PROBLEMS TO WORK ON:
A - In the passage on measures for new word detection, which measure setting gives the best performance?
B - Continue the passage on measures for new word detection, starting after its final sentence.

Table 4: Results with vs. without likelihood ratio test (LRT).

Second, we compare different settings of our method to two baselines. The first one is enhanced mutual information (EMI) where we set $F(w)=EMI(w)$ [22] and the second baseline is normalized multi-word expression distance (NMED) [2] where we set $F(w)=NMED(w)$ . The results are shown in Figure 1. As can be seen, all the proposed measures outperform the two baselines ( $E M I$ and $N M E D$ ) remarkably and consistently. The setting of $F_{NMED}$ produces the best performance. Adding $N M E D$ or $E M I$ leads to remarkable improvements because of their capability of measuring non-compositionality of new words. Only using $L R T$ can obtain a fairly good results when $K$ is small, however, the performance drops sharply because it’s unable to measure non-compositionality. Comparison between $LRT+LPE$ (or $LRT+LPE+NWP$ ) and $L R T$ shows that inclusion of left pattern entropy also boosts the performance apparently. However, the new word probability ( $N W P$ ) has only marginal contribution to improvement.

In the above experiments, we set $k_{p}=5$ (the number of patterns chosen at each iteration) and $k_{w}=10$ (the number of words added at each iteration), which is the optimal setting and will be discussed in the next subsection. And only one seed word ”坑爹(reverse one’s expectation)” is used.

Figure 1: Comparative results of different measure settings. X-axis is the number of words returned (

K

), and Y-axis is average precision (

AP(K)

4.4 Parameter Tuning

Firstly, we will show how to obtain the optimal settings of $k_{p}$ and $k_{w}$ . The measure setting we take here is $F_{NMED}(w)$ , as shown in Formula (12). Again, we choose only one seed word ”坑爹(reverse one’s expectation)”, and the number of words returned is set to $K=300$ . Results in Table 5 show that the performance drops consistently across different $k_{w}$ settings when the number of patterns increases. Note that at the early stage of Algorithm 1, larger $k_{p}$ (perhaps with noisy patterns) may lead to lower quality of new words; while larger $k_{w}$ (perhaps with noisy seed words) may lead to lower quality of lexical patterns. Therefore, we choose the optimal setting to small numbers, as $k_{p}=5,k_{w}=10$ .

EXERCISE DATA:
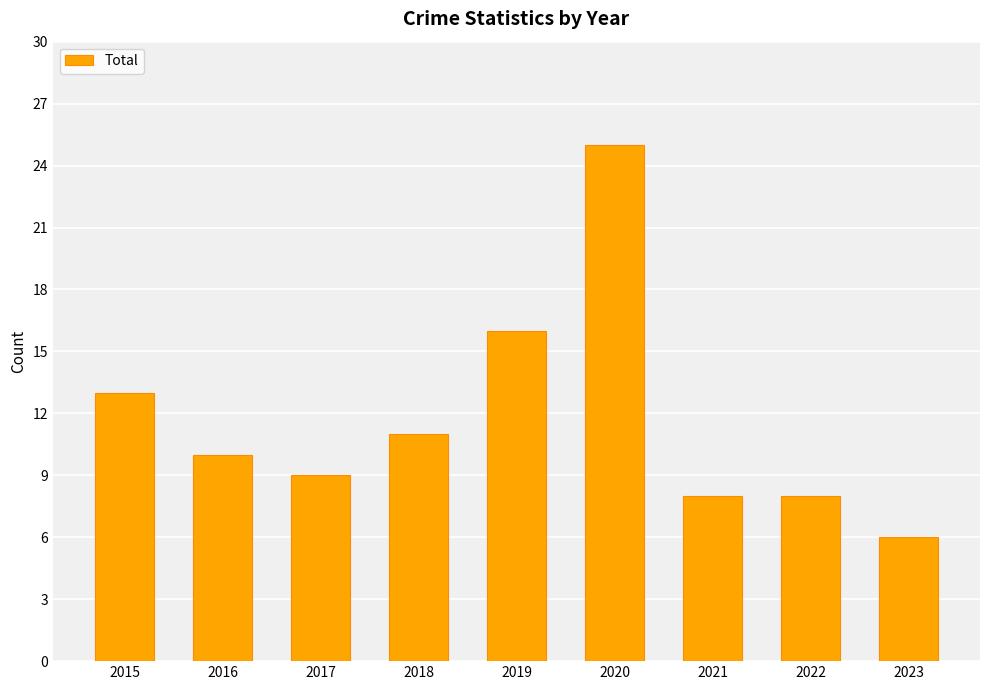

The value at 2020 is 9. True or false?

False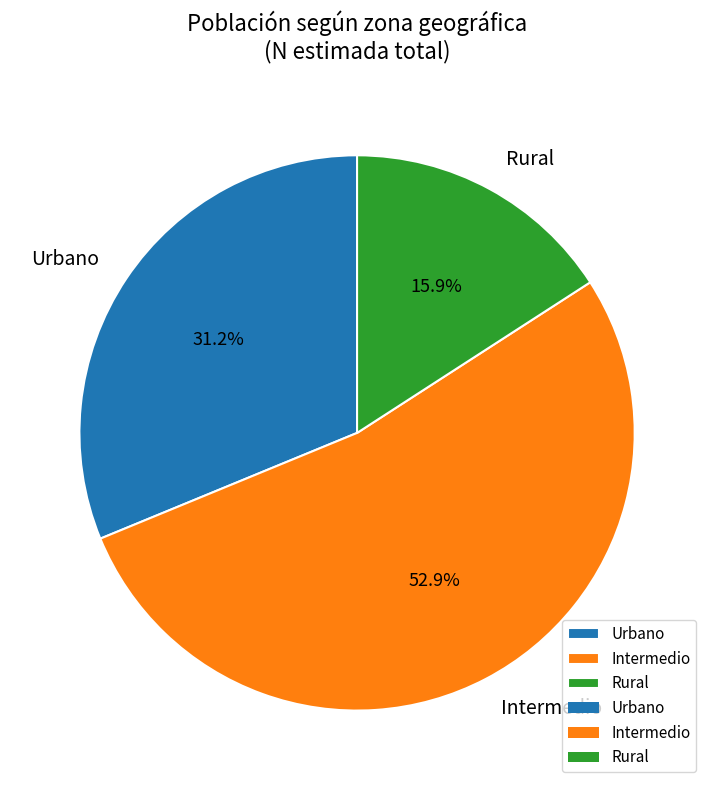

Which category accounts for the majority?

Intermedio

ANSWERS TO THE TASKS:
A - The F_NMED setting gives the best performance.

B -
\backslashbox $k_{w}$ $k_{p}$	2	3	4	5	10	20	50
5	0.753	0.738	0.746	0.741	0.741	0.734	0.715
10	0.753	0.738	0.746	0.741	0.741	0.728	0.712
15	0.753	0.738	0.746	0.741	0.754	0.734	0.718
20	0.763	0.738	0.744	0.749	0.749	0.735	0.717

Table 5: Parameter tuning results for

k_{p}

and

k_{w}

. The measure setting is

F_{NMED}(w)

, the seed word set is {”坑爹(reverse one’s expectation)”}, and the number of words returned is

K=300

Secondly, we justify whether the proposed algorithm is sensitive to the number of seed words. We set $k_{p}=5$ and $k_{w}=10$ , and take $F_{NMED}$ as the weighting measure of new word. We experimented with only one seed word, two, three, and four seed words, respectively. The results in Table 6 show very stable performance when different numbers of seed words are chosen. It’s interesting that the performance is totally the same with different numbers of seed words. By looking into the pattern set and the selected words at each iteration, we found that the pattern set ( $\mathcal{P}$ ) converges soon to the same set after a few iterations; and at the beginning several iterations, the selected words are almost the same although the order of adding the words is different. Since the algorithm will finally sort the words at step (11) and $\mathcal{P}$ is the same, the ranking of the words becomes all the same.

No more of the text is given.